In the instant case, Strong Memorial Hospital may be independently liable apart from any vicarious liability imposed because of its employer-employee relationship with Dr. Ellis and Dr. Okawara. Therefore, Dr. Ellis may have an individual defense available to him which would not apply to Strong Memorial Hospital and his interests will not necessarily stand or fall with those of the hospital. Since Dr. Ellis is not united in interest with Strong Memorial Hospital, timely service on the hospital did not have the effect of tolling the Statute of Limitations against him.

Finally, plaintiff claims that Dr. Ellis’ absence from the State- for four months or more tolled the Statute of Limitations pursuant to CPLR 207 and also that he is estopped from asserting this defense. CPLR 207 does not apply where methods of acquiring personal jurisdiction other than by personal delivery within the State are available (Yarusso v Arbotowicz, 41 NY2d 516). CPLR 207 has also been held to be inapplicable where jurisdiction could have been acquired pursuant to CPLR 308 (subd 5) and 313 (Goodemote v McClain, 40 AB2d 22). Since no attempt was *368made to utilize CPLR 308 (subd 5), plaintiff cannot take advantage of the tolling provisions of CPLR 207.
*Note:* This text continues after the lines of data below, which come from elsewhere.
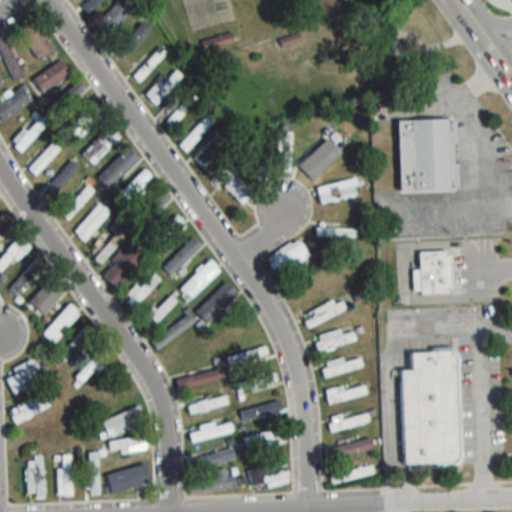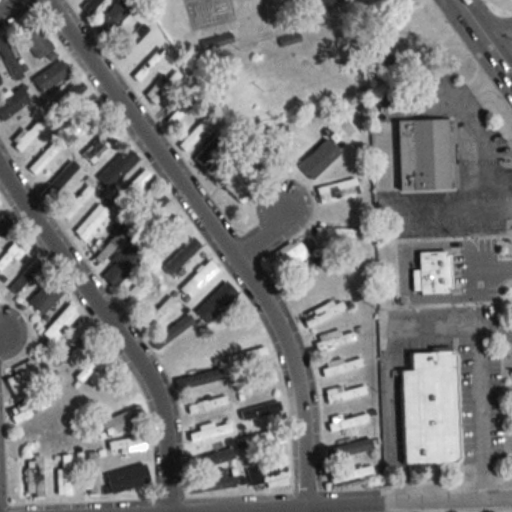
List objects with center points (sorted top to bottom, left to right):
building: (325, 4)
road: (9, 5)
building: (88, 5)
building: (112, 17)
road: (494, 34)
building: (131, 36)
building: (35, 39)
road: (481, 41)
building: (213, 45)
building: (9, 58)
building: (148, 65)
building: (51, 75)
building: (163, 86)
building: (66, 97)
building: (83, 121)
building: (196, 131)
building: (28, 133)
road: (471, 135)
building: (97, 146)
building: (210, 150)
building: (282, 151)
building: (423, 153)
building: (43, 158)
building: (253, 161)
building: (318, 161)
building: (118, 167)
building: (59, 179)
building: (231, 184)
building: (133, 188)
building: (336, 190)
building: (149, 210)
building: (90, 221)
building: (3, 222)
building: (167, 231)
building: (335, 232)
road: (265, 235)
road: (217, 236)
building: (12, 253)
building: (181, 256)
building: (286, 257)
building: (122, 266)
road: (476, 267)
building: (433, 271)
building: (432, 273)
building: (25, 276)
building: (198, 279)
building: (140, 290)
building: (45, 296)
building: (215, 301)
building: (158, 310)
building: (323, 312)
building: (59, 323)
road: (112, 330)
building: (171, 331)
building: (332, 340)
building: (74, 343)
building: (245, 355)
road: (389, 363)
building: (339, 365)
building: (90, 367)
building: (23, 375)
building: (198, 378)
building: (254, 381)
building: (344, 393)
building: (206, 404)
building: (27, 408)
building: (430, 409)
building: (258, 412)
road: (479, 418)
building: (122, 421)
building: (346, 422)
building: (208, 430)
building: (264, 439)
building: (126, 444)
building: (348, 449)
building: (211, 458)
building: (91, 472)
building: (350, 473)
building: (267, 474)
building: (63, 475)
building: (33, 477)
building: (130, 477)
building: (210, 485)
road: (396, 508)
road: (394, 510)
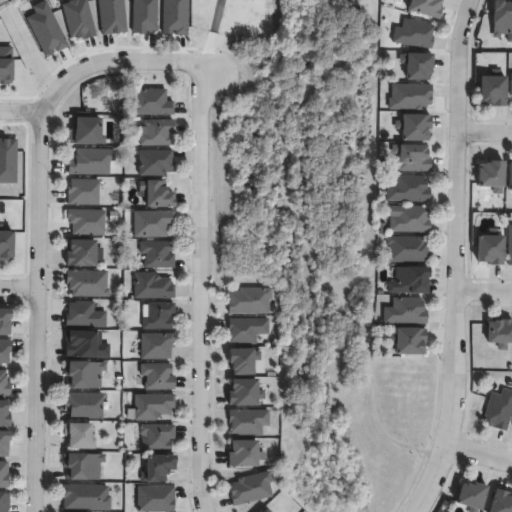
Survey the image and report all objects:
building: (422, 7)
building: (425, 8)
building: (501, 19)
building: (501, 20)
building: (410, 33)
building: (413, 34)
road: (114, 63)
building: (414, 64)
building: (419, 67)
building: (509, 88)
building: (489, 90)
building: (510, 90)
building: (491, 92)
building: (405, 96)
building: (409, 97)
building: (147, 102)
building: (150, 103)
road: (21, 109)
building: (411, 126)
building: (415, 128)
building: (82, 131)
building: (85, 131)
building: (152, 132)
building: (154, 133)
road: (483, 134)
building: (409, 157)
building: (413, 159)
building: (86, 162)
building: (88, 162)
building: (150, 162)
building: (154, 163)
building: (489, 175)
building: (489, 175)
building: (509, 176)
building: (509, 177)
building: (405, 189)
building: (408, 190)
building: (78, 192)
building: (81, 193)
building: (154, 194)
building: (158, 195)
building: (406, 220)
building: (408, 220)
building: (81, 222)
building: (84, 222)
building: (147, 223)
building: (150, 224)
building: (4, 245)
building: (5, 245)
building: (508, 245)
building: (508, 245)
building: (488, 249)
building: (404, 250)
building: (407, 250)
building: (488, 250)
building: (77, 253)
building: (79, 253)
building: (152, 254)
building: (155, 255)
road: (452, 259)
park: (317, 269)
building: (406, 281)
building: (408, 282)
building: (82, 283)
building: (85, 284)
building: (147, 286)
building: (152, 286)
road: (17, 292)
road: (198, 294)
road: (482, 295)
building: (245, 301)
building: (248, 301)
road: (34, 310)
building: (401, 312)
building: (404, 312)
building: (152, 315)
building: (79, 316)
building: (82, 316)
building: (155, 317)
building: (2, 321)
building: (4, 323)
building: (243, 330)
building: (247, 331)
building: (498, 333)
building: (499, 333)
building: (405, 341)
building: (409, 342)
building: (80, 345)
building: (85, 345)
building: (152, 346)
building: (154, 347)
building: (2, 350)
building: (4, 353)
building: (239, 361)
building: (241, 363)
building: (80, 376)
building: (82, 376)
building: (151, 377)
building: (154, 377)
building: (4, 383)
building: (2, 386)
building: (241, 393)
building: (242, 393)
building: (80, 405)
building: (81, 407)
building: (147, 407)
building: (151, 408)
building: (496, 409)
building: (497, 410)
building: (2, 415)
building: (4, 415)
building: (244, 422)
building: (247, 423)
building: (74, 436)
building: (76, 437)
building: (152, 438)
building: (155, 439)
building: (2, 442)
building: (4, 445)
building: (239, 454)
building: (242, 455)
road: (478, 455)
building: (78, 466)
building: (81, 468)
building: (153, 468)
building: (157, 469)
building: (1, 475)
building: (3, 477)
building: (246, 489)
building: (249, 490)
building: (469, 496)
building: (470, 497)
building: (81, 498)
building: (84, 498)
building: (151, 499)
building: (153, 499)
building: (3, 502)
building: (500, 502)
building: (1, 503)
building: (501, 503)
building: (261, 511)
Plaintiff’s claim of estoppel is based on the assertion that Dr. Ellis’ attorney did not furnish a current address for Dr. Ellis until the Statute of Limitations had run. Defendant’s attorney disputes this claim and asserts that he notified plaintiff’s attorney of defendant’s address in January, 1982. Plaintiff’s allegations do not constitute such conduct by defendant’s attorney which in any way induced him to refrain from filing a timely action. There were alternate means available to attempt to acquire jurisdiction over Dr. Ellis and the fact that they were not used by plaintiff does not warrant application of the doctrine of estoppel to Dr. Ellis.

For the foregoing reasons, the motion of third-party defendant Ellis to vacate service of the supplemental summons and amended complaint and for summary judgment dismissing the amended complaint as time barred is granted. Plaintiff’s cross motions are denied.